15h – “Repare Bem”, de Maria de Medeiros (documentário, 2012, 95 minutos). Com participação presencial da atriz e cineasta Ana Petta

17h – “Setenta”, de Emilia Silveira (documentário, 2013, 96 minutos). Com participação presencial da realizadora carioca

Dia 20 (quinta-feira)

15h – “Cadê Heleny?”, de Esther Vital (documentário, 2022, 29 minutos)

15h30 – Roda de Bordados com o Coletivo Linhas de Sampa

17h – “Advogados Contra a Ditadura”, de Silvio Tendler (documentário, 2014, 130 minutos)

Dia 21 (sexta-feira)

15h – “Fico Te Devendo Uma Carta sobre o Brasil”, de Carol Benjamin (documentário, 2019, 88 minutos)

16h30 – “Água, Açúcar e Sal”, de João Paulo Jabur, com coletivo de presos e o Centro de Pesquisas “Práticas de Contra-Arquivo” da PUC-RJ (documentário, 1979, 15 minutos)

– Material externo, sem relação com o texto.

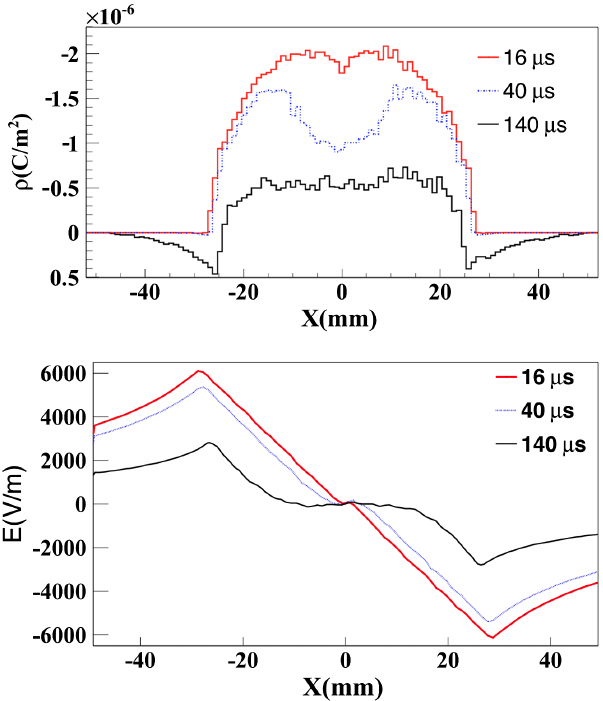
mbar.FIG. 8. Evolution in the time of space charge density (beam and secondary ions) and electric field. SCC τ ¼ 90 μ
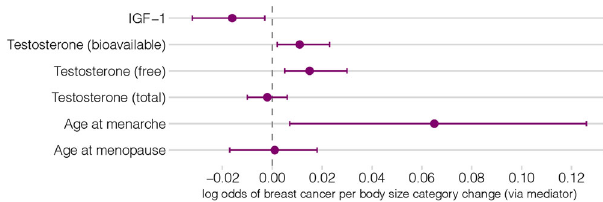
Fig. 5 Mediation analysis results: indirect effect of childhood body size on breast cancer via a mediator. The indirect effect was estimated as the product of coef fi cients of the total effect of exposure on the mediator (step 1 of two-step MR) and the direct effect of a mediator on the outcome (MVMR), i.e., Product method, and the 95% CIs were calculated based on SE estimated using Delta method. The presented data is available in Supplementary Data 18. The details about the datasets are provided in Fig. 4 Multivariable Mendelian randomization results of childhood body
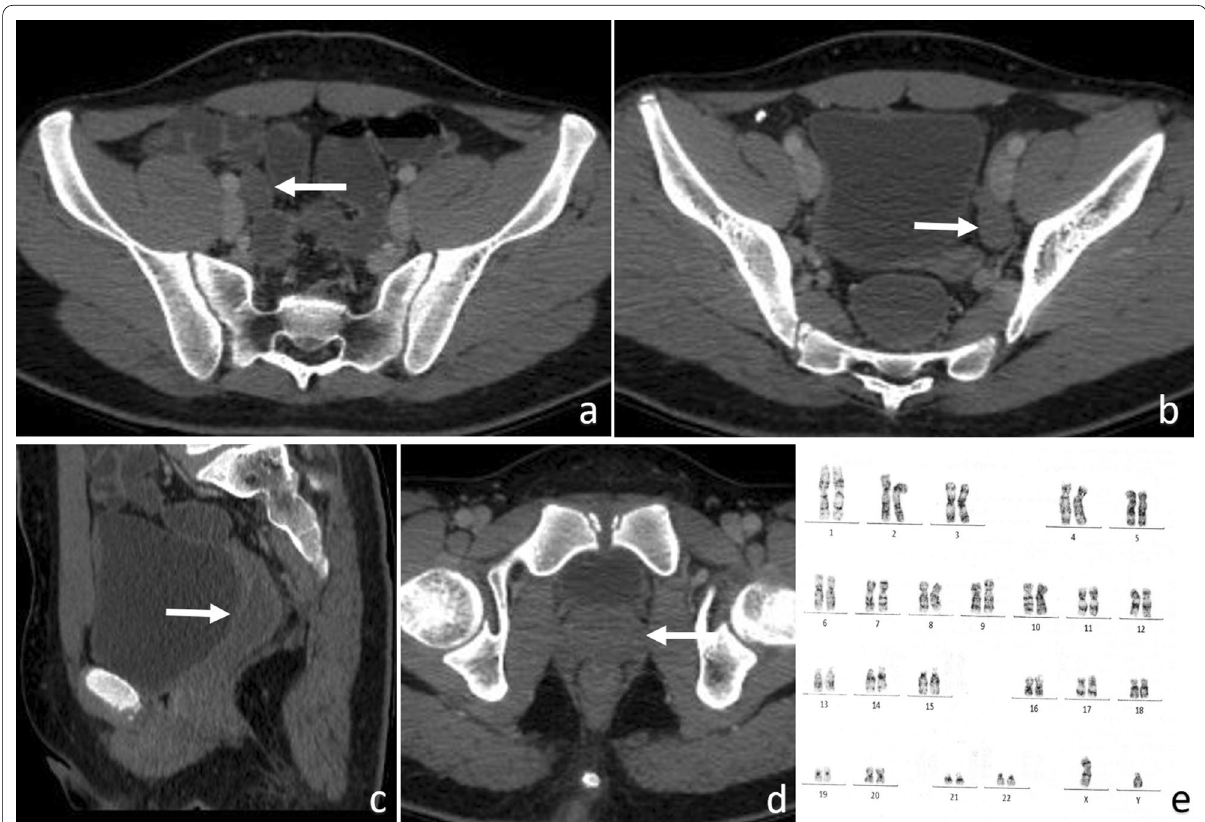
Fig. 1 Shows bilateral ovoid homogeneous structures—the testes in iliac fossae (arrows in a , b ); A uterus-like structure seen posterior to the bladder (arrow in c ); d -normal prostate; e - normal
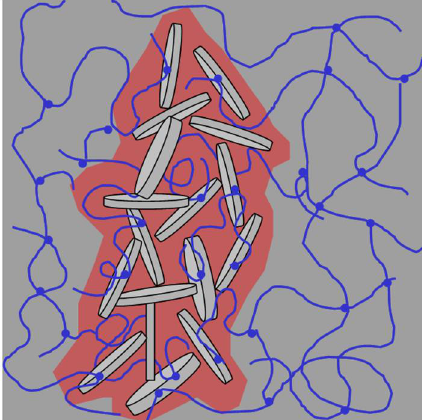
Figure 10. Illustration of possible double-network structure in silanized hydroxypropylmethylcellulose (Si-HPMC)/Laponite composite hydrogel. The curve line represents Si-HPMC polymer chain, the little plates represent Laponite and the round dots represent crosslink point where silanol condensation occurred. The silanols come from both Si-HPMC and Laponite. As Laponite has been dyed by Auramine O, the compact mass composed of aggregated Laponite and entangled polymer chain is in red under CLSM. It is likely that the XLS aggregates are more random than purely edge-faces contacts.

17h – “Deslembro”, de Flávia Castro (ficção, 2018, 105 minutos)

EXPOSIÇÃO

A expô “Memórias Encontradas: Entre a Solidariedade e a Perseguição” traz a história de homens e mulheres que, devido ao golpe de Pinochet (11 de setembro de 1973), buscaram refúgio na Embaixada da Argentina, em Santiago do Chile. Entre os perseguidos estavam muitos brasileiros. A mostra de fotos conta com curadoria da Comissão pela Memória, organismo público autônomo e autárquico, criado na Argentina, para promover e implementar políticas públicas de memória e Direitos Humanos. A Comissão é presidida pelo Nobel da Paz Adolfo Pérez Esquivel e pela historiadora Dora Barrancos.

Linhas de Sampa – Este coletivo, dedicado ao ‘bordado ativista’, reúne mulheres que lutam por democracia e Direitos Humanos. O grupo se formou em abril de 2018, devido à perseguição aos movimentos progressistas e ao crescimento do número de assassinatos de ativistas e lideranças (como Marielle Franco). O Coletivo atua nas ruas de São Paulo promovendo rodas (e oficinas) de bordado para, enquanto exercem o ofício, debater temas da atualidade social e política brasileira.